## Exercise requirements
Within these entries, which lines include the string "down"? Copy each one.

[Dataset records]
*** Block opens ***
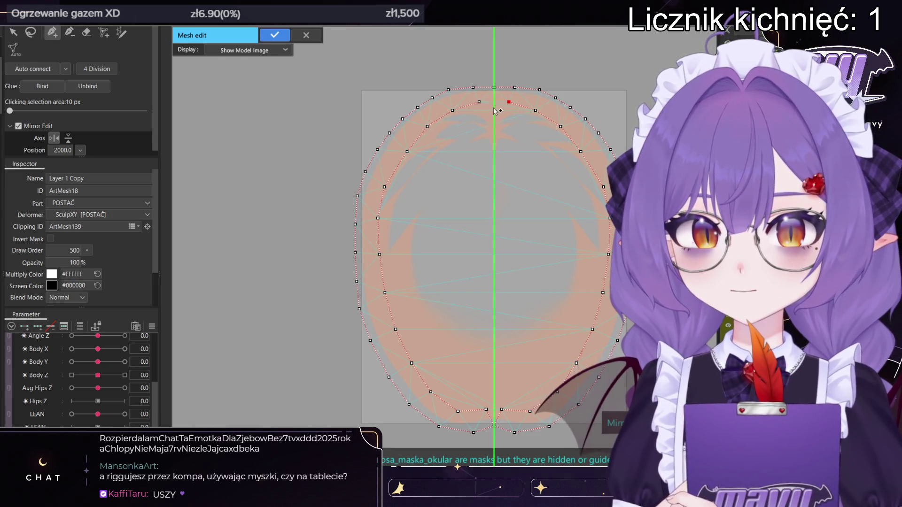
click(493, 108)
click(494, 139)
click(494, 174)
click(493, 208)
click(494, 243)
click(494, 277)
click(493, 306)
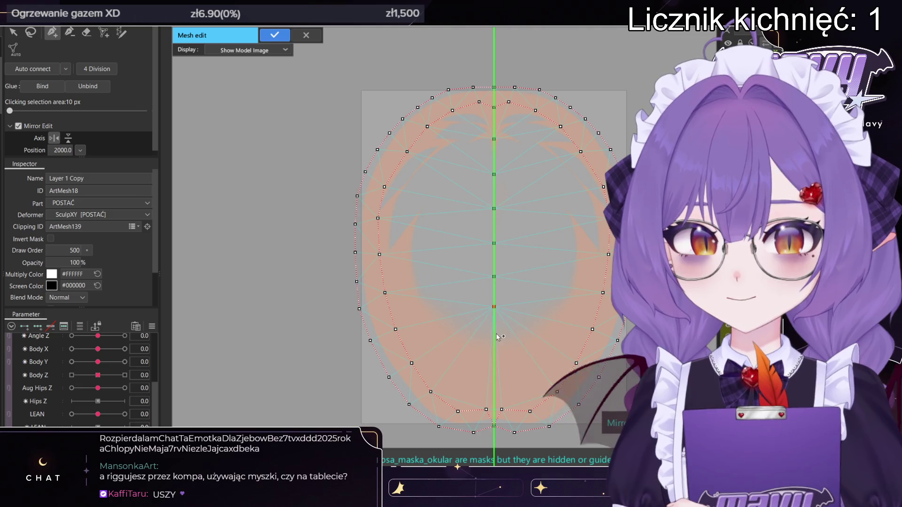
- Add the mirrored inner ring and interior vertices, then exit mesh editing
click(493, 334)
click(493, 375)
click(531, 362)
click(558, 329)
click(567, 298)
click(574, 254)
click(566, 215)
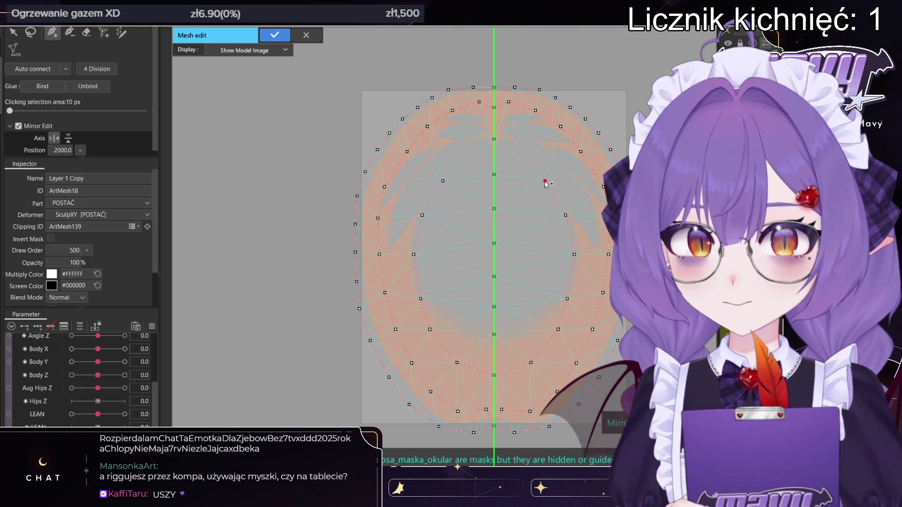
click(544, 181)
click(517, 150)
click(532, 221)
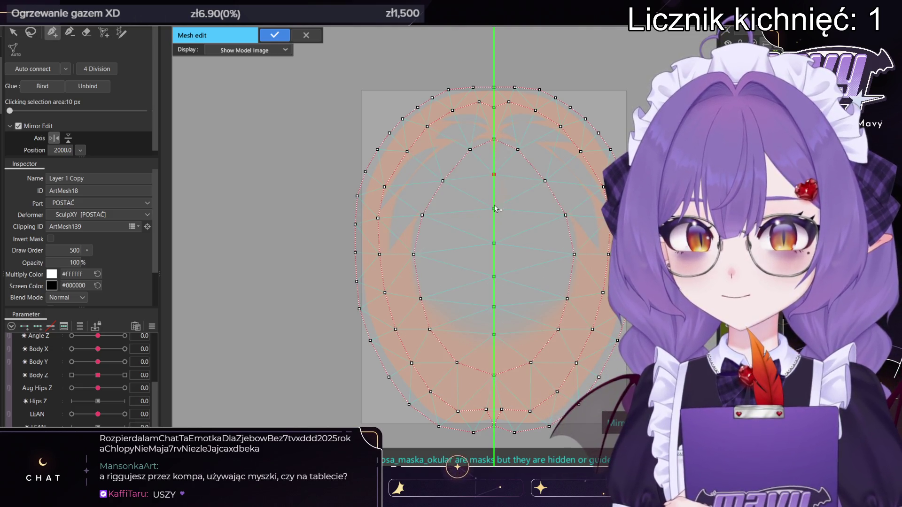
click(533, 256)
click(523, 295)
click(495, 333)
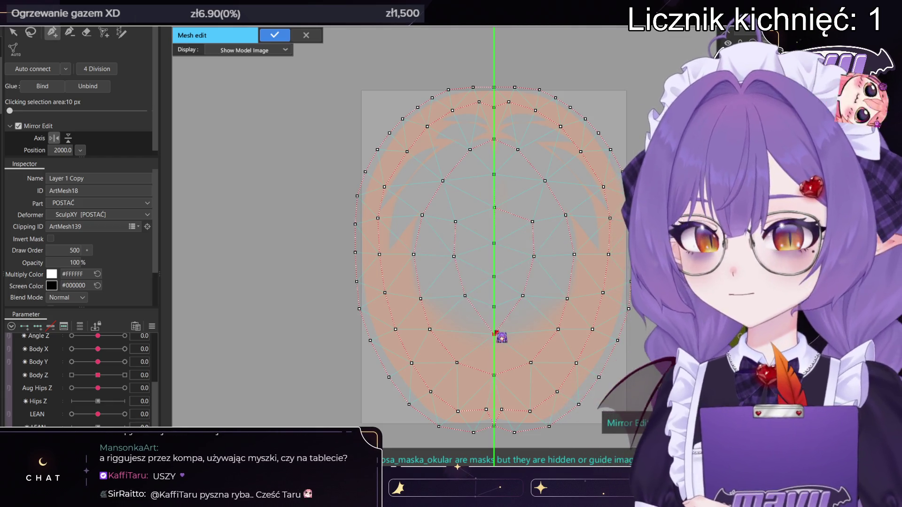
key(Return)
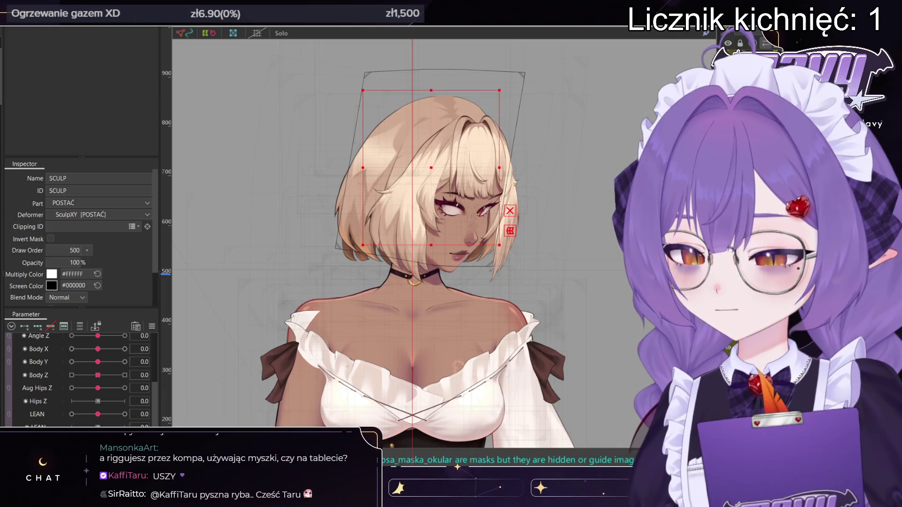
- Select the back hair mesh BACK_HAIR1(FRYZURA1) on the canvas
scroll(53, 413, up, 3)
scroll(53, 413, down, 3)
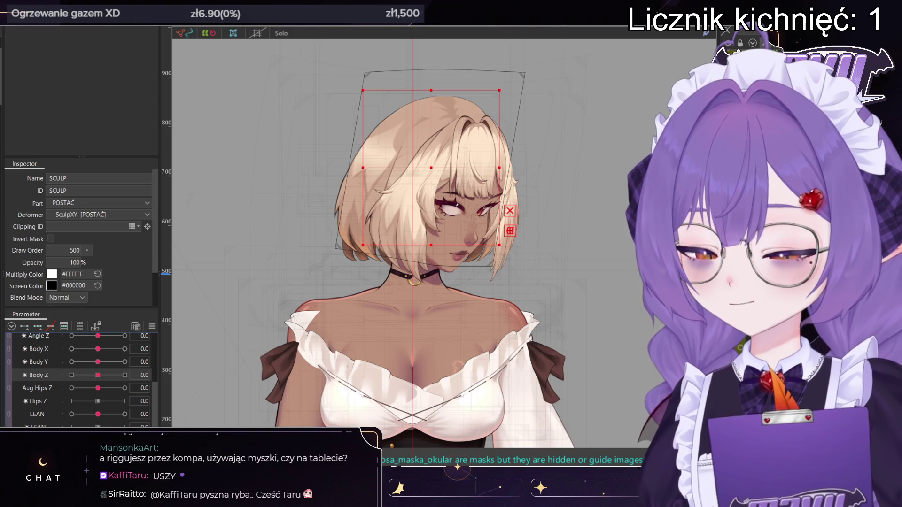
scroll(53, 413, up, 2)
scroll(53, 413, down, 2)
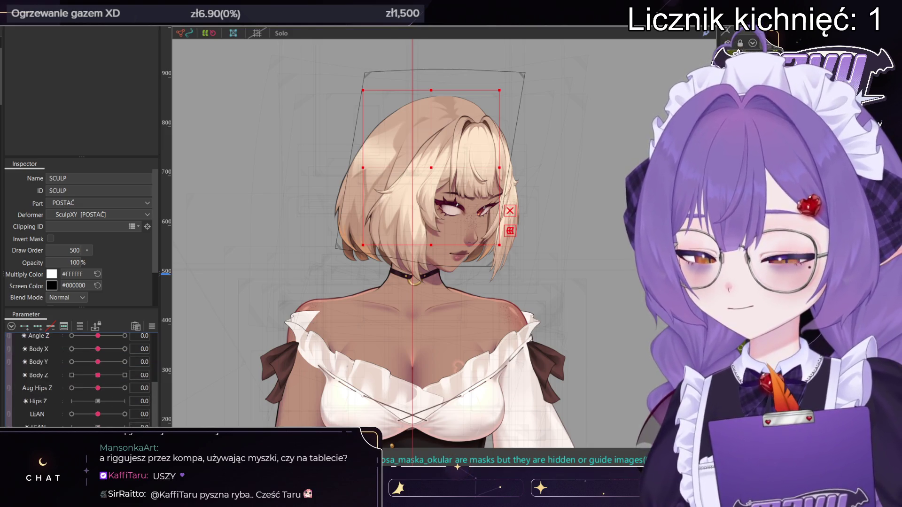
scroll(78, 381, up, 3)
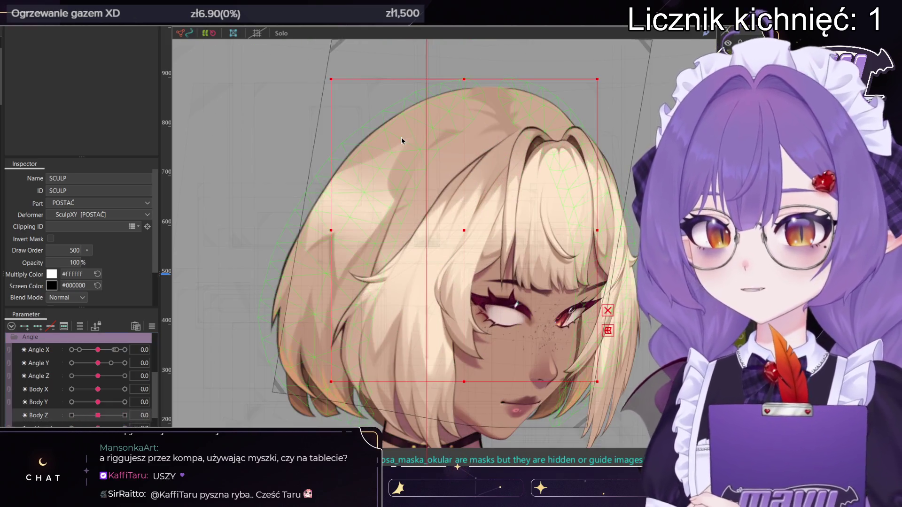
click(402, 141)
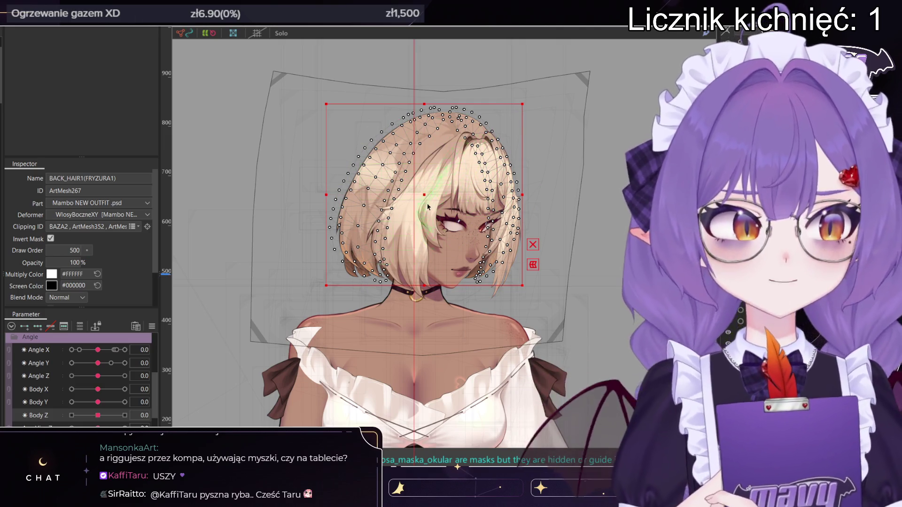
scroll(448, 129, up, 3)
- Select Layer 1 Copy and reorder the parameters so Angle X BL sits above Angle Y BL
click(449, 129)
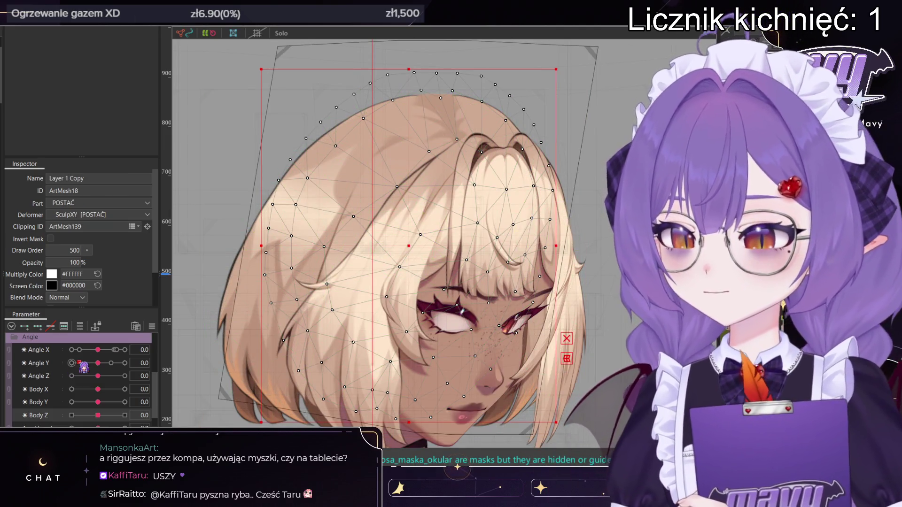
scroll(78, 371, down, 3)
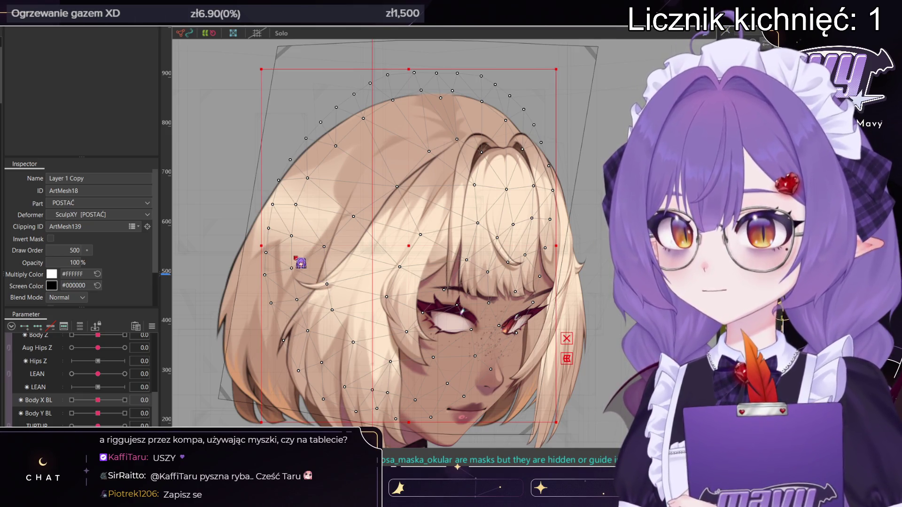
scroll(101, 344, down, 2)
*** Block closes ***
## Answer
scroll(53, 413, down, 3)
scroll(53, 413, down, 2)
scroll(78, 371, down, 3)
scroll(101, 344, down, 2)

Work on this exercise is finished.